【最終処分場候補地】専門的見地から地すべりを否定〜市が回答

2011-10-01 07:00 am by 須坂新聞

政治・経済 icon 長野広域連合が須坂市仁礼町(旧土取り場)を建設候補地に地元区と協議を続ける一般廃棄物最終処分場について、須坂ごみ問題を考える会(越満、斎藤稔、山口長志共同代表)が8月25日に提出した3回目の公開質問書(4項目)に市は9月20日付で回答した。
 回答の前文で市は、「質問書における貴会の主張は、(講師の名誉教授)の説明全体の論旨ではなく、ごく一部を捉えてのもので極めて遺憾。本市として受け入れることはできない」とした。

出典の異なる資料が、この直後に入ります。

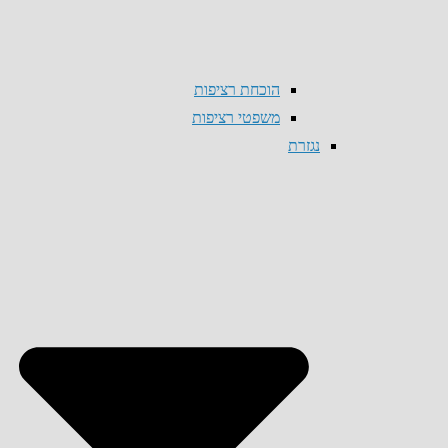
הוכחת רציפות
משפטי רציפות
נגזרת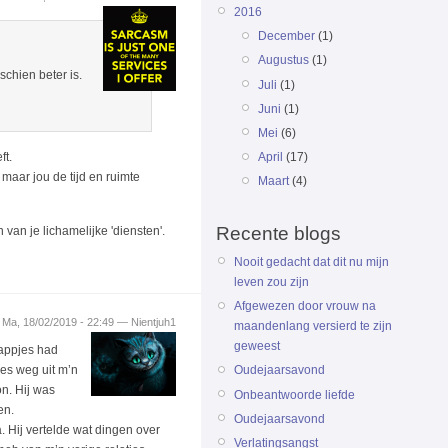
2016
December
(1)
Augustus
(1)
schien beter is.
Juli
(1)
Juni
(1)
Mei
(6)
ft.
April
(17)
maar jou de tijd en ruimte
Maart
(4)
Recente blogs
van je lichamelijke 'diensten'.
Nooit gedacht dat dit nu mijn
leven zou zijn
Afgewezen door vrouw na
Ma, 18/02/2019 - 22:49 — Nientjuh1
maandenlang versierd te zijn
geweest
 appjes had
ies weg uit m’n
Oudejaarsavond
on. Hij was
Onbeantwoorde liefde
en.
Oudejaarsavond
 Hij vertelde wat dingen over
Verlatingsangst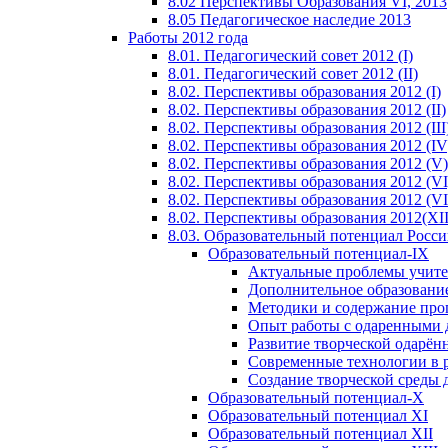
8.02 Перспективы Образования VI, 2013
8.05 Педагогическое наследие 2013
Работы 2012 года
8.01. Педагогический совет 2012 (I)
8.01. Педагогический совет 2012 (II)
8.02. Перспективы образования 2012 (I)
8.02. Перспективы образования 2012 (II)
8.02. Перспективы образования 2012 (III
8.02. Перспективы образования 2012 (IV
8.02. Перспективы образования 2012 (V)
8.02. Перспективы образования 2012 (VI
8.02. Перспективы образования 2012 (VI
8.02. Перспективы образования 2012(XI
8.03. Образовательный потенциал Росс
Образовательный потенциал-IX
Актуальные проблемы учите
Дополнительное образование
Методики и содержание про
Опыт работы с одаренными 
Развитие творческой одарён
Современные технологии в 
Создание творческой среды 
Образовательный потенциал-X
Образовательный потенциал XI
Образовательный потенциал XII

 また、「質問前文についての考え方」として「講師の指導は、旧土取り場内の踏査による現況確認と、3カ所のボーリング調査と結果から得られる専門的見地からの助言。要綱により概定等された、地すべり危険地、山腹崩壊危険個所についての詳細な分析をお願いしたものではない。講師の説明はここの地域は概定されるような地域ではないという所見から、法に基づかない、要綱に基づく概定等の性格に関する見解を述べられたもの」とした。
 質問の要旨と回答は次の通り。
【質問1】(講師の追加調査結果報告会での発言に触れ)講師以外の地質・土砂災害の専門家による分析が必要と思うが、市長はどうお考えか。
《回答1》講師は報告会において、住民に分かり易いように専門用語をなるべく使わず解説されたものと理解している。講師は土砂災害の研究に長年専門的に関わってこられ、他の人に調査結果の分析をお願いすることは考えていない。

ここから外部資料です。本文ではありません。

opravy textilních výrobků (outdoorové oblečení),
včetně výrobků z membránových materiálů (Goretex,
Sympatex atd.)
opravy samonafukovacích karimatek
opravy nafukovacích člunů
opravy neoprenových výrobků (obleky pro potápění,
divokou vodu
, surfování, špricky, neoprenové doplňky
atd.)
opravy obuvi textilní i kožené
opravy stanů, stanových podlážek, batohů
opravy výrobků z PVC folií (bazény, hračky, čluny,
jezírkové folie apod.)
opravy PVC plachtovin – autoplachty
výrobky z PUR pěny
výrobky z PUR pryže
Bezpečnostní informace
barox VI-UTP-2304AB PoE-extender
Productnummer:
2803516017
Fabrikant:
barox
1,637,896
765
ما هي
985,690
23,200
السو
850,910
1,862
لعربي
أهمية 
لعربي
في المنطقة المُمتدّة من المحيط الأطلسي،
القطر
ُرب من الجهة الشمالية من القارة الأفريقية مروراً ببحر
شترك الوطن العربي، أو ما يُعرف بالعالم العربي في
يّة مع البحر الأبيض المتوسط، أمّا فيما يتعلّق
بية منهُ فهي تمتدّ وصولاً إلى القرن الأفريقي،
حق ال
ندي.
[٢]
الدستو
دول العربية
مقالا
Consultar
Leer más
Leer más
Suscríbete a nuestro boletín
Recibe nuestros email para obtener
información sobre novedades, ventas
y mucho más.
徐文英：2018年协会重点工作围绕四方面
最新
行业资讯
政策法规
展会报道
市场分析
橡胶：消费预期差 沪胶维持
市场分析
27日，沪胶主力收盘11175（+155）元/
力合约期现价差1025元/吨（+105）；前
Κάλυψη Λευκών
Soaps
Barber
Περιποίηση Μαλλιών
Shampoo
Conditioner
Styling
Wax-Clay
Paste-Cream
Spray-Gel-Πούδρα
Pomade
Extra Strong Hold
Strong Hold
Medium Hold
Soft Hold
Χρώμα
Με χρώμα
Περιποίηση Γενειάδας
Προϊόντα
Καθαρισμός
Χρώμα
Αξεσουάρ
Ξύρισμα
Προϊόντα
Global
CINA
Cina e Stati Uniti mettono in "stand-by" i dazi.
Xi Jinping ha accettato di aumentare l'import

【質問2】追加調査結果報告会(3回)で講師に支払った金額は。長野広域連合が支払った場合でも、候補地選定の責任が須坂市、高山村にある以上、市長からお答えを。
《回答2》本市と信大との包括連携協定に基づき、報告会1回につき15,000円をお支払いしている。

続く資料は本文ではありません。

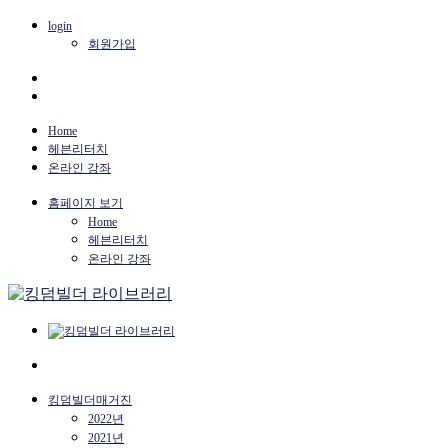
login
회원가입
Home
헤븐리터치
온라인 강좌
홈페이지 보기
Home
헤븐리터치
온라인 강좌
킹덤빌더매거진
2022년
2021년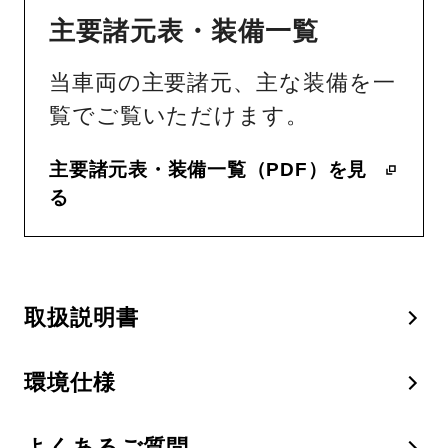
主要諸元表・装備一覧
当車両の主要諸元、主な装備を一
覧でご覧いただけます。
主要諸元表・装備一覧（PDF）を見
る
取扱説明書
環境仕様
よくあるご質問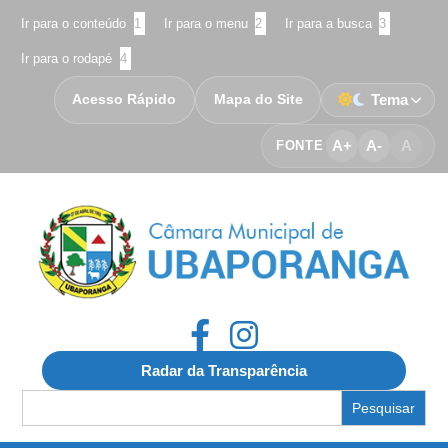
Ir para o conteúdo
1
Ir para o menu
2
Ir para a busca
3
Ir para o rodapé
4
Acesso Rápido
Mapa do Site
Tema
A+
A-
A
FONTE
Radar da Transparência
Search
for: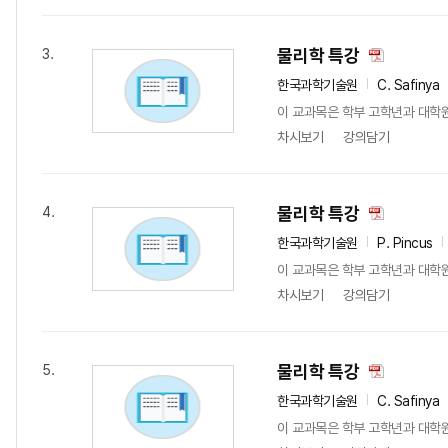
물리학 특강
3.
한국과학기술원
C. Safinya
이 교과목은 학부 고학년과 대학
차시보기
강의담기
물리학 특강
4.
한국과학기술원
P. Pincus
이 교과목은 학부 고학년과 대학
차시보기
강의담기
물리학 특강
5.
한국과학기술원
C. Safinya
이 교과목은 학부 고학년과 대학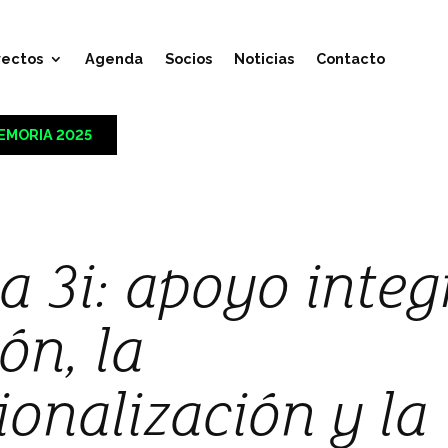
yectos
Agenda
Socios
Noticias
Contacto
EMORIA 2025
 3i: apoyo integr
ón, la
ionalización y la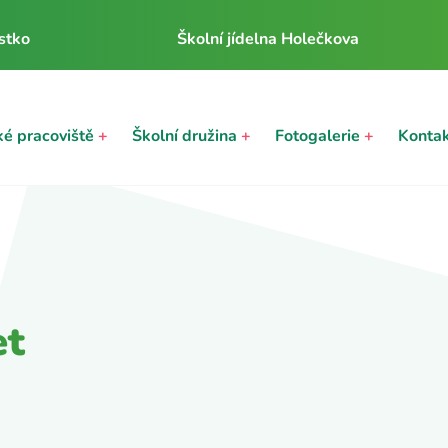
stko
Školní jídelna Holečkova
ké pracoviště
+
Školní družina
+
Fotogalerie
+
Konta
et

【質問3】(追加調査結果報告書の柱状図から指摘し)地中深くのマサ(風化した岩石)や粘土層、発達したクラック(亀裂)と豊富な地下水、さらに各所にみられる法枠の空隙(くうげき)・表層崩壊などの現象をみると、深層崩壊を含む土砂災害の危険性が危惧される。
 候補地は自然災害の危険性のない場所を選定すべきと考えるが、今回のボーリング調査結果について、須坂市として科学的な分析評価を行っていたのであれば、その結果と評価方法を、また、分析評価をしていない場合はその理由を。
《回答3》ボーリング調査は長野広域連合が実施した。本市として専門的見地から結果を分析いただくため、講師の名誉教授に依頼し報告会でも解説をお願いした。結果は、報告会で講師が普通にわれわれが理解している地すべりは、こういう扇状地堆積物の中で起こるようなものではないと解説された通り。
 なお、昭和56年に宇原川上流部で起きた深層崩壊は、別所層泥岩や湖沼堆積物の上部の黒色凝灰角礫(かくれき)岩と厚い安山岩溶岩が重なる地層なので旧土取り場の地層は深層崩壊の起こった地層とは違っている。
【質問4】4月23日に仁礼町区役員・組幹事・検討委員会対象で行われた、日本工業大学教授小野雄策氏(長野広域連合ごみ処理施設整備計画等専門委員)の勉強会の内容は公開されていない。たとえ行政側に不利な意見でも、専門家の意見をすべて公開し、公平な判断ができるよう配慮すべき。公表しない理由は。
《回答4》本勉強会は仁礼区役員、組幹事、検討委員会の要望により実施したが、当日の資料、説明内容は非公開ではない。

 須坂ごみ問題を考える会の事務局は9月28日の取材に「市の回答内容を十分検討した上で今後対応したい」と応えた。
 なお、市は今回の追加調査結果報告書(長野広域連合最終処分場基礎調査等業務委託地質調査結果報告書)を市役所3階のエコパーク推進課で公開している。